### PROBLEM:
In the material below, find each line that contains the word "Table" and copy it.

### INPUT DATA:
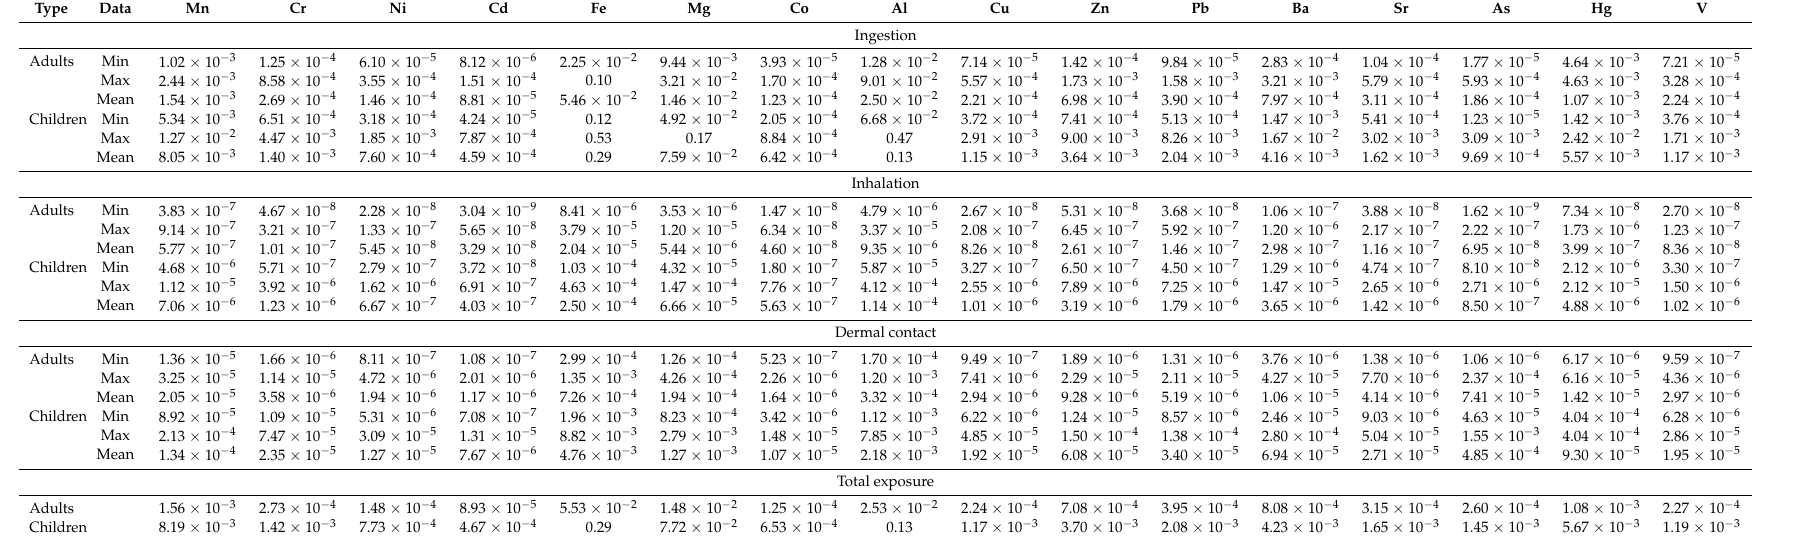
Table 5. Average daily exposure dose for non-carcinogenic elements through ingestion, inhalation and dermal contact.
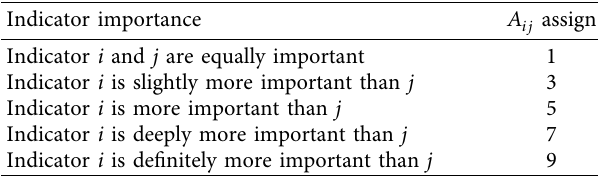
Table 3: Descriptive statistics of variables.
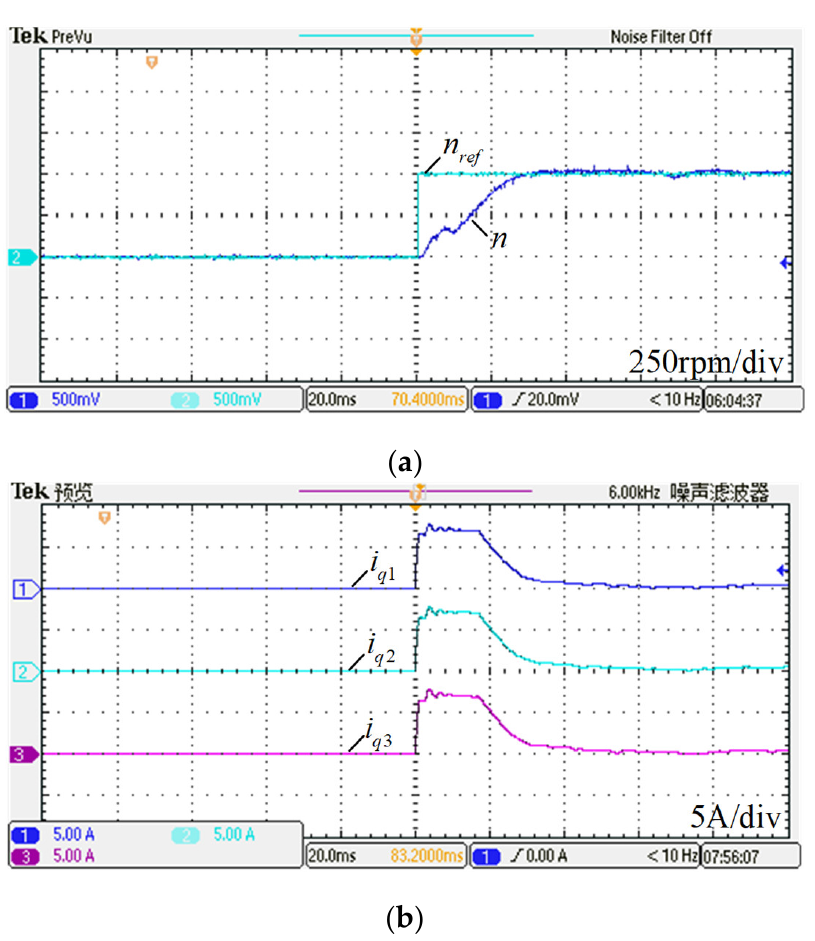
Figure 6. Step response of given speed, ( a ) speed: Channel 1: actual speed, Channel 2: reference speed (250 rpm/div), Horizontal: Time (0.02 s/div); ( b ) q-axis currents: Channel 1: q1, Channel 2: q2, Channel 3: q3, (5A/div), Horizontal: Time (0.02 s/div). (PS: “预览” means preview, “噪声滤波器” means Noise Filter).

### RESULT:
Table 5. Average daily exposure dose for non-carcinogenic elements through ingestion, inhalation and dermal contact.
Table 3: Descriptive statistics of variables.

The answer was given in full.